Have a look around at other balconies, you will notice many of them have terrible black stains running down the face. This can be easily avoided by instaling a 50mm x 50mm aluminium angle along the edge of the balcony leaving a gap between the edge of the balcony and the outer edge of the angle. Then any water will run down the face of the angle that is set out to leave a gap around 15 to 20mm. Tile to the edge of the angle for a neat finish. This held in place with the Sikafles 11FC and tiled to the outer edge. 
PS. I would advise you place a spirit level on the balcony before you do anything, just to make absolutely sure it can fully drain. Any low spots can be filled with a levelling compound that can be tiled over even if this is done after the waterproofing. 
Good luck and fair winds.  :Smilie:

----------


## dansa

> Hi dansa 
> I suspect the render is worried about adhesion when going over the waterproofing, not an issue.
> Having waterproofed many balconies The following is the minimum requirements. The first step is to install a small (aluminium or plastic) water stop angle across and just beyond the doorway opening to prevent water from getting under the runner frame. It needs to be above the tile finish, it looks better if the angle goes to the lip of the box frame. Use something like Sikaflex 11 FC (fast cure) to secure it by covering the area first, then apply the angle, then 20 minutes later coat the bottom and the ends to ensure a full seal.
> then apply the waterproofing along the walls right up to the outer edges of the walls and to the ends of the door frame angle. Then waterproof the entire floor making sure the bottom and the ends of the door angle are fully sealed. 
> May I suggest you do not bring the glass panels right down to the floor, leave enough to get a hand under it to make cleaning easier and safer.
> Have a look around at other balconies, you will notice many of them have terrible black stains running down the face. This can be easily avoided by instaling a 50mm x 50mm aluminium angle along the edge of the balcony leaving a gap between the edge of the balcony and the outer edge of the angle. Then any water will run down the face of the angle that is set out to leave a gap around 15 to 20mm. Tile to the edge of the angle for a neat finish.

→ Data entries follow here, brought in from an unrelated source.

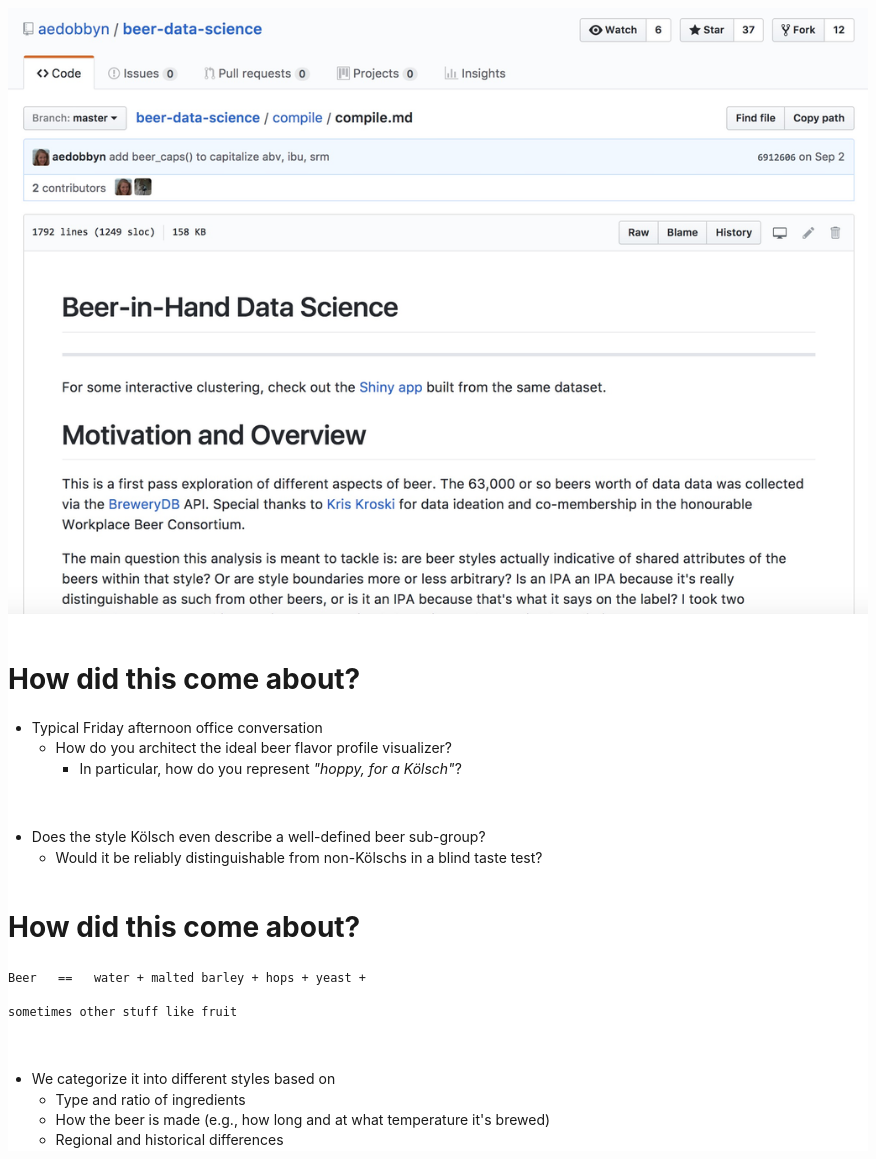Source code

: ![writeup](./img/writeup.jpg)


How did this come about?
========================================================
- Typical Friday afternoon office conversation
    - How do you architect the ideal beer flavor profile visualizer?
        - In particular, how do you represent *"hoppy, for a Kölsch"*?
  
<br>    
    
- Does the style Kölsch even describe a well-defined beer sub-group?
    - Would it be reliably distinguishable from non-Kölschs in a blind taste test?
    
    
How did this come about?
========================================================
`Beer   ==   water + malted barley + hops + yeast + `

`sometimes other stuff like fruit`

<br> 

- We categorize it into different styles based on 
  - Type and ratio of ingredients
  - How the beer is made (e.g., how long and at what temperature it's brewed)
  - Regional and historical differences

This held in place with the Sikafles 11FC and tiled to the outer edge. 
> PS. I would advise you place a spirit level on the balcony before you do anything, just to make absolutely sure it can fully drain. Any low spots can be filled with a levelling compound that can be tiled over even if this is done after the waterproofing. 
> Good luck and fair winds.

  
Thank you very much Oldsaltoz. So I don't need to waterproof up the walls like in the shower. Any special requirements for the floor-wall joint? Great advice to install the angle along the edge of the balcony to avoid the water to run down the face and stain it. Initially, I was thinking to tile the face as well but with your suggestion, now the face can be rendered like the rest of the wall and the angle will guide the water to run without touching the face. 
Thanks.

----------


## Oldsaltoz

> Thank you very much Oldsaltoz. So I don't need to waterproof up to the walls like in the shower. Any special requirements for the floor-wall joint? Great advice to install the angle along the edge of the balcony to avoid the water to run down the face and stain it. Initially, I was thinking to tile the face as well but with your suggestion, now the face can be rendered like the rest of the wall and the angle will guide the water to run without touching the face. 
> Thanks.

  *YES, you do need to waterproof the wall to floor from the door to the outer edge. This will be covered with a single run of small tiles along the bottom only.*

----------


## Sir Stinkalot

Whilst it doesn't cover off everything this is useful reading:  http://www.jameshardie.com.au/upload...Feb%202016.pdf

----------